Он встал, дрожа, как старик, каковым он и был, хотя никогда таковым не выглядел, кроме как в минуты сильнейшего волнения, и велел мне взять лампу; но, пройдя половину комнаты, вдруг остановился.
— Это напоминает какую-то театральную сентиментальность, — сказал он. — Нет, Фил, я не пойду. Я не стану втягивать ее в это… Поставь лампу и, — послушайся моего совета, — ложись спать.
— По крайней мере, — сказал я, — сегодня я больше не побеспокою тебя, отец. Если ты все понял, мне больше нечего сказать.

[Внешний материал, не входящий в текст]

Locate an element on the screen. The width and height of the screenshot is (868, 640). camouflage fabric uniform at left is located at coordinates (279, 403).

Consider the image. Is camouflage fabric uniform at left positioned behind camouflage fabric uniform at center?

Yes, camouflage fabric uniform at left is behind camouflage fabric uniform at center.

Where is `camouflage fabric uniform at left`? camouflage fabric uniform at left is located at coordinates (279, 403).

Он коротко пожелал мне спокойной ночи и вернулся к своим бумагам — письмам с черной каймой, то ли в моем воображении, то ли наяву, всегда оказывавшимися лежащими сверху. Я пошел в свою комнату за лампой, а затем один направился к безмолвному святилищу, в котором висел портрет. Я посмотрю на нее сегодня вечером, пусть и один. Не знаю, задавал ли я себе вопрос: была ли это она или кто-то другой, — я этого не знал; но сердце мое тянулось к ней с нежностью, рожденной, быть может, той слабостью, в которой я пребывал после приступа, — чтобы взглянуть на нее, увидеть, может быть, сочувствие, одобрение в ее лице. Я поставил лампу на стол, где все еще стояла ее маленькая корзинка с рукодельем; свет падал на нее снизу вверх, и впечатление, что она вот-вот войдет в комнату, спустится ко мне, вернется к жизни, было как никогда ярким. Но, нет! та жизнь была утрачена и исчезла навсегда: моя жизнь стояла между ней и теми днями, которые она знала. Она смотрела на меня глазами, в которых почти ничего не изменилось. Почти, потому что тревога, которую я различил в них вначале, казалась сейчас незаданным, ненавязчивым вопросом; но дело было не в ней, а во мне.

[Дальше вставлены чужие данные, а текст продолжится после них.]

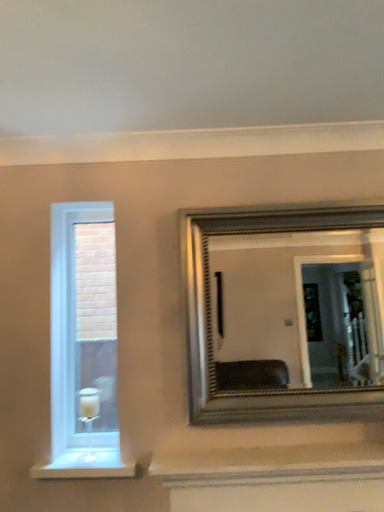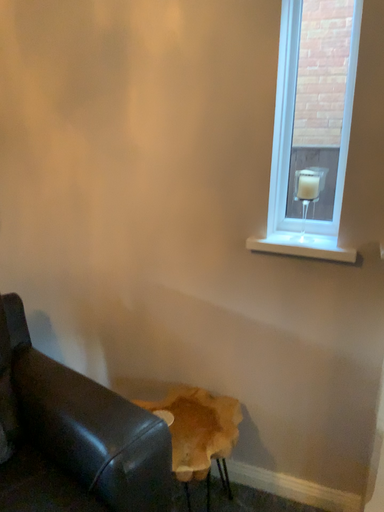
Question: How did the camera likely rotate when shooting the video?

Choices:
 (A) rotated left
 (B) rotated right

Answer: (A)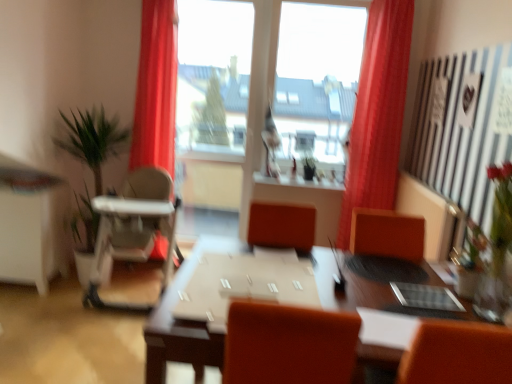
Question: Does brown wooden table at center have a lesser width compared to transparent glass window at center?

Choices:
 (A) no
 (B) yes

Answer: (A)

Question: Is brown wooden table at center completely or partially outside of transparent glass window at center?

Choices:
 (A) yes
 (B) no

Answer: (A)

Question: From a real-world perspective, does brown wooden table at center sit lower than transparent glass window at center?

Choices:
 (A) no
 (B) yes

Answer: (B)

Question: Is brown wooden table at center further to the viewer compared to transparent glass window at center?

Choices:
 (A) no
 (B) yes

Answer: (A)

Question: Considering the relative sizes of brown wooden table at center and transparent glass window at center in the image provided, is brown wooden table at center wider than transparent glass window at center?

Choices:
 (A) yes
 (B) no

Answer: (A)

Question: From a real-world perspective, is transparent glass window at center above or below clear glass vase at right?

Choices:
 (A) above
 (B) below

Answer: (A)

Question: Considering their positions, is transparent glass window at center located in front of or behind clear glass vase at right?

Choices:
 (A) behind
 (B) front

Answer: (A)

Question: From the image's perspective, relative to clear glass vase at right, is transparent glass window at center above or below?

Choices:
 (A) above
 (B) below

Answer: (A)

Question: Which is correct: transparent glass window at center is inside clear glass vase at right, or outside of it?

Choices:
 (A) inside
 (B) outside

Answer: (B)

Question: Looking at the image, does brown wooden table at center seem bigger or smaller compared to transparent glass window at center?

Choices:
 (A) small
 (B) big

Answer: (B)

Question: Relative to transparent glass window at center, is brown wooden table at center in front or behind?

Choices:
 (A) behind
 (B) front

Answer: (B)

Question: Is brown wooden table at center situated inside transparent glass window at center or outside?

Choices:
 (A) outside
 (B) inside

Answer: (A)

Question: From the image's perspective, is brown wooden table at center above or below transparent glass window at center?

Choices:
 (A) below
 (B) above

Answer: (A)

Question: Is transparent glass window at center in front of or behind green leafy plant at left in the image?

Choices:
 (A) front
 (B) behind

Answer: (B)

Question: Is transparent glass window at center taller or shorter than green leafy plant at left?

Choices:
 (A) tall
 (B) short

Answer: (A)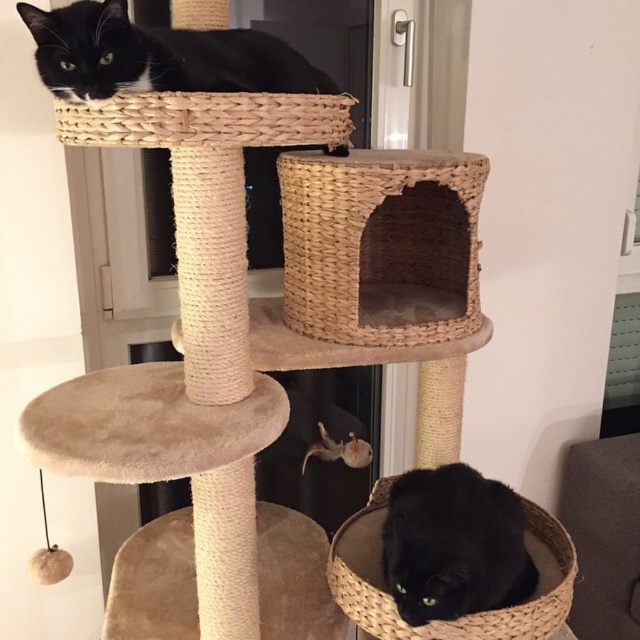
Question: Does woven beige basket at center appear on the left side of black matte cat at lower center?

Choices:
 (A) yes
 (B) no

Answer: (A)

Question: From the image, what is the correct spatial relationship of beige plush stool at center in relation to black matte cat at lower center?

Choices:
 (A) right
 (B) left

Answer: (B)

Question: Which object is closer to the camera taking this photo?

Choices:
 (A) black matte cat at lower center
 (B) woven straw basket at upper center
 (C) beige plush stool at center
 (D) woven beige basket at center

Answer: (B)

Question: Which object appears closest to the camera in this image?

Choices:
 (A) black matte cat at lower center
 (B) woven beige basket at center
 (C) beige plush stool at center
 (D) black matte cat at upper center

Answer: (D)

Question: Is black matte cat at upper center thinner than black matte cat at lower center?

Choices:
 (A) no
 (B) yes

Answer: (A)

Question: Which point is farther to the camera?

Choices:
 (A) black matte cat at upper center
 (B) woven beige basket at center
 (C) woven straw basket at upper center

Answer: (B)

Нет нужды описывать то, что случилось в последующие две недели, потому что не произошло ничего знаменательного. Наш семейный врач заглянул на следующий день «совершенно случайно», и мы долго беседовали с ним. Еще через день с нами завтракал весьма представительный, добродушный джентльмен из города, друг моего отца, доктор Кто-то-там, нечто в этом роде; он был представлен так поспешно, что я не расслышал его имени. Он тоже долго беседовал со мной после того, как моего отца вызвали куда-то кем-то по делу. Доктор Кто-то-там заговорил со мной на тему бедных арендаторов. Он сказал, будто слышал, что меня очень интересует этот вопрос, в настоящее время также занимающий и его самого. Он хотел знать мое мнение. Я довольно пространно объяснил, что мой взгляд касается не столько общего подхода, о чем я почти не думал, сколько вполне конкретного способа управления имением моего отца. Доктор оказался очень терпеливым и внимательным слушателем, соглашался со мной в некоторых вопросах и не соглашался в других; его визит показался мне очень приятным. Я понятия не имел об истинной цели его визита; хотя несколько озадаченный взгляд и легкое покачивание головой, когда отец вернулся, могли бы пролить на это некоторый свет. Заключение медицинских экспертов в моем случае, должно быть, оказалось вполне удовлетворительным для меня, так как я больше ничего о них не слышал. А две недели спустя произошло следующее — последнее из той череды странных событий.
Было около полудня, стоял сырой и довольно мрачный весенний день. Наполовину распустившиеся листья, казалось, стучали в окно, словно бы призывая впустить их; первоцветы, золотившиеся на траве у корней деревьев, прямо за гладко подстриженной травой лужайки, поникли, стараясь укрыть свои мокрые цветки под листьями. Робкое пробуждение природы наводило уныние; разлитое в воздухе ощущение приближающейся весны сменилось угнетающим ощущением возвращения зимней погоды, хотя всего лишь несколько месяцев назад это казалось естественным. Я писал письма и словно бы мысленно возвращался к товарищам моей прежней беззаботной жизни, может быть, с некоторым сожалением по ее утраченной свободе и независимости, но в то же время смутно сознавая, что в настоящий момент мое теперешнее спокойствие — лучшее, что я мог бы для себя пожелать.